Some are merely auditory communicators — they have words stacked up in their esophagi like big long freeway traffic jams and they MUST speak each and every word in the order in which they have stacked it, without variation of any kind.  If you interrupt them, or in my language “So-and-so, there were too many words in what you just said. Could you restate more concisely?” , they raise their voices and backtrack, rewind and start over where they were five minutes ago.  I could really go truly psycho.  If this happens on a conference call,  I Mute and Multi-Task  — do something else while playing the phone meeting voices on low volume, sort of like the Relaxing Sounds of the Ocean that my clock radio has to help me fall asleep to.  That I still don’t fall asleep to since [1]  I don’t sleep in the room that has that clock radio in it,  since that is my bedroom and since Insomnia Galore, I can’t fall asleep in my bed and [2] also because of Insomnia Galore, relaxing sounds of the ocean are really annoying sounds of the ocean.

To finish up with the Morons:  I try to punish them for talking so much by giving them ACTION ITEMS.  These are tasks that the Morons need to complete.  This only works to the extent that I get the malicious glee from causing them to panic.  Since they usually don’t have to do anything other than produce words, like the balloon words that come out of the characters in comic strips, they get a bit weird about getting Action Items.

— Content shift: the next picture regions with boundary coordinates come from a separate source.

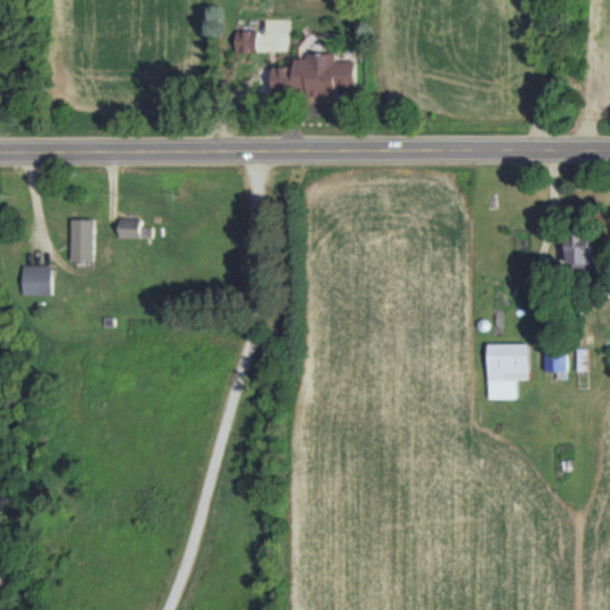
[(237,53),(257,53),(259,30),(237,30),(237,53)]
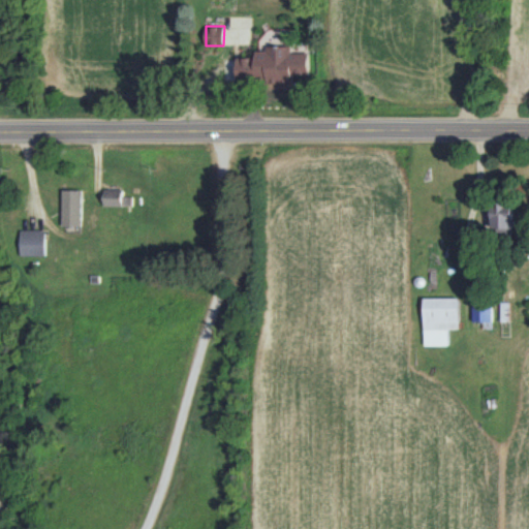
[(311,53),(292,53),(292,47),(267,47),(267,51),(256,51),(256,57),(239,57),(238,83),(293,84),(293,74),(311,74),(311,53)]
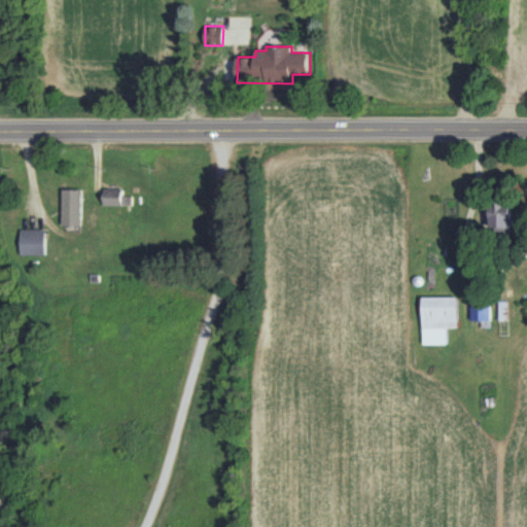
[(104,204),(132,205),(133,196),(123,196),(124,188),(105,187),(104,204)]
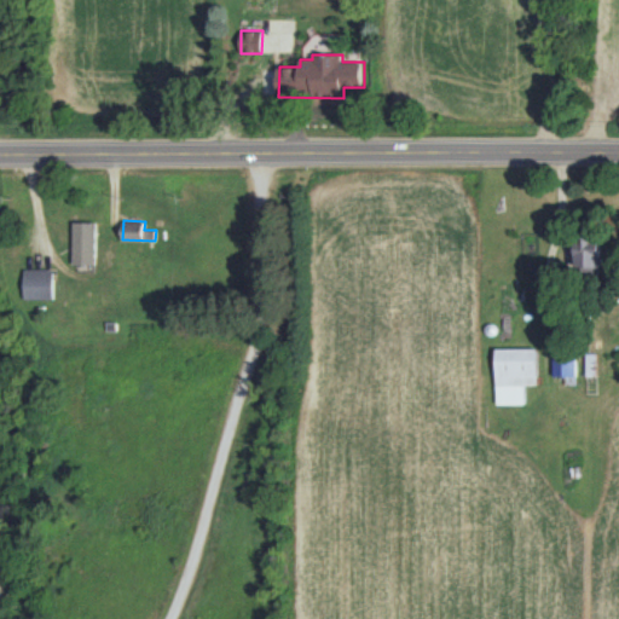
[(97,223),(74,223),(74,264),(97,264),(97,223)]
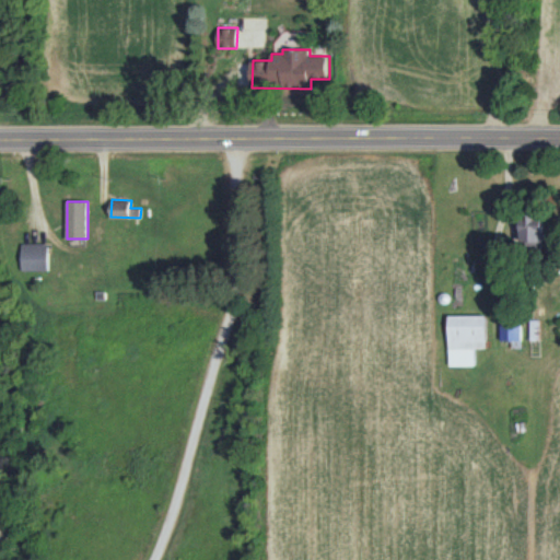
[(544,241),(543,217),(522,217),(522,242),(544,241)]
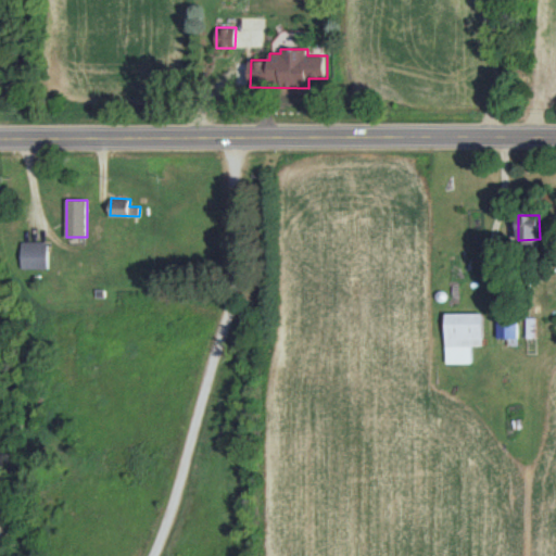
[(48,268),(48,242),(22,241),(22,268),(48,268)]
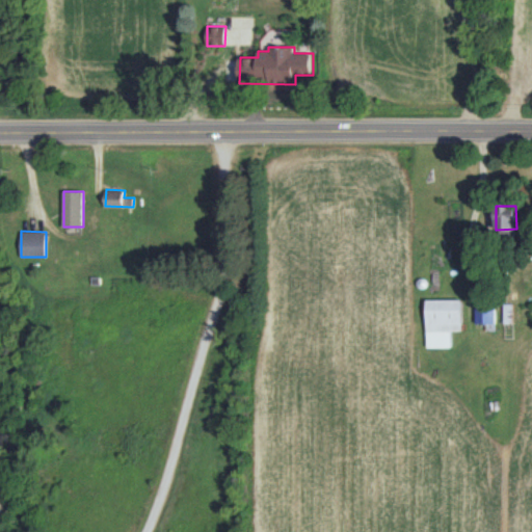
[(426,299),(427,347),(451,347),(450,330),(462,330),(461,299),(426,299)]
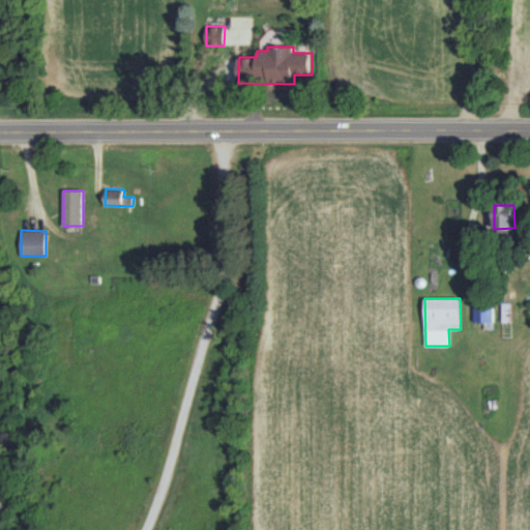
[(475,322),(484,322),(484,327),(495,327),(494,302),(474,302),(475,322)]
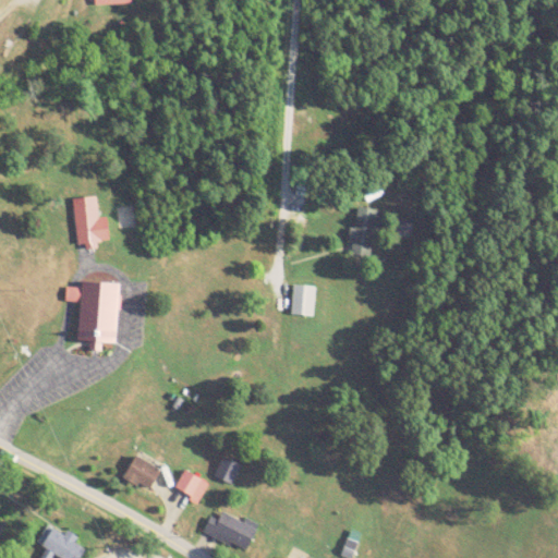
[(0,57),(20,33),(12,26),(0,41),(0,57)]
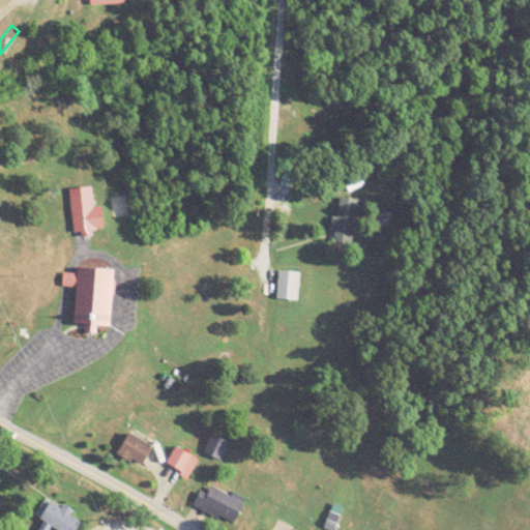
[(93,207),(91,187),(68,189),(74,235),(105,232),(101,206),(93,207)]
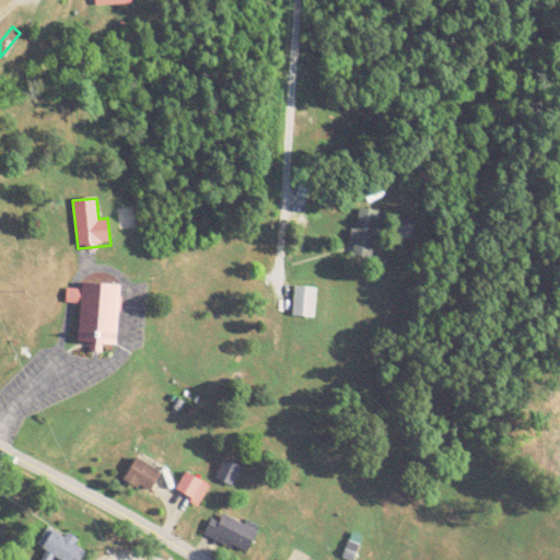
[(373,258),(378,210),(357,208),(351,256),(373,258)]
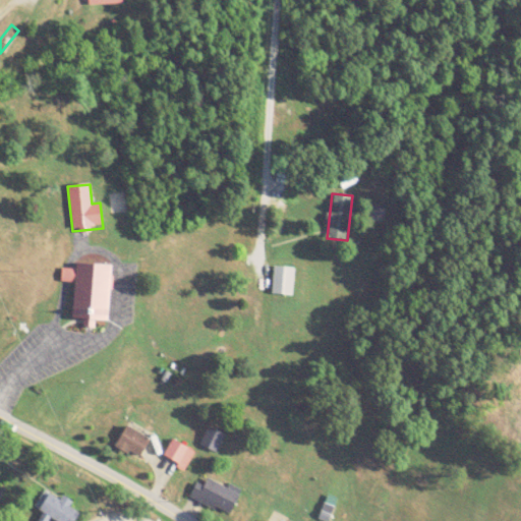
[(74,283),(71,321),(84,322),(84,326),(108,328),(112,267),(75,264),(75,270),(62,269),(61,282),(74,283)]
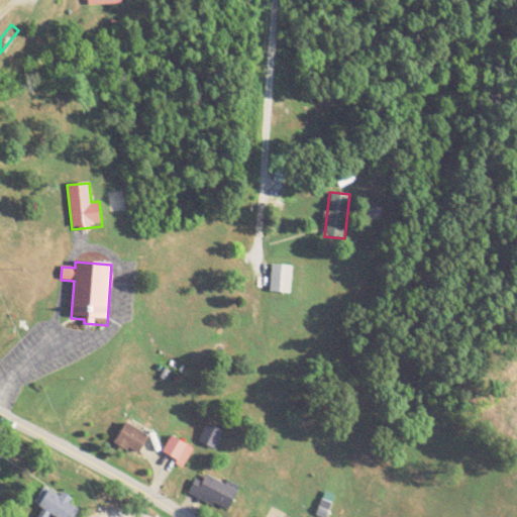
[(292,293),(292,266),(271,266),(271,293),(292,293)]
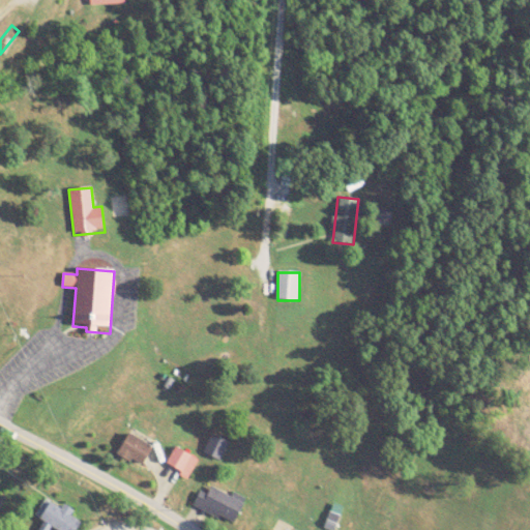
[(117,458),(143,469),(153,445),(128,434),(117,458)]
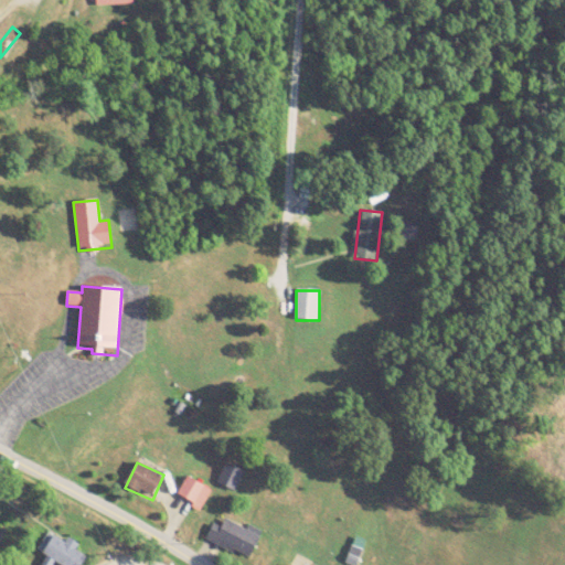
[(212,491),(188,477),(177,496),(200,510),(212,491)]
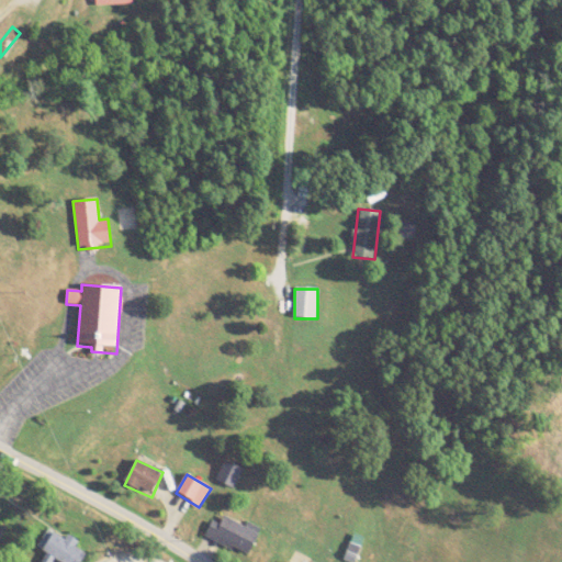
[(205,537),(248,558),(259,534),(217,513),(205,537)]
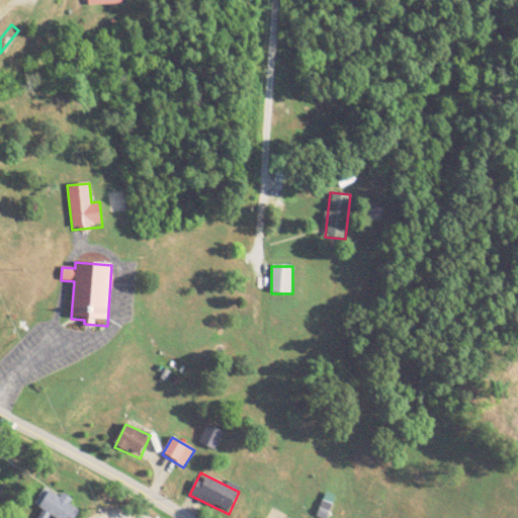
[(75,517),(81,510),(47,487),(34,505),(45,512),(42,516),(45,517),(75,517)]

Aside:  Sandie will remember that we had a long philosophical, first year of college-age discussion, possibly under the influence, about what would happen if all of the words we spoke could be seen coming out of our mouths and floating into the air, like in comic strips.

Many other symptoms … head (brain/jaw) zaps (feelings of electrical shock); high energy/wired feeling; loss of appetite.  The loss of appetite is really strange.  I really don’t have desire to eat — I do, of course, but only when my stomach is screaming for something.   Pacing.  Racing thoughts but not like those that come with anxiety episodes.

I am still taking the Relaquil for the natural anxiety relief aspect.  I am convinced it is making a major difference.  I am dealing with all of these symptoms pretty well, and even the anxiety hits have been short and pretty easily managed.  And not to forget my major source of therapy — Mo the Horse — continues to be a huge help.  We are back to jumping again (bad ankle steadily improving) and so, the utter terror of jumping helps keep me calm and sane.

Ok, now that did sound a little nuts.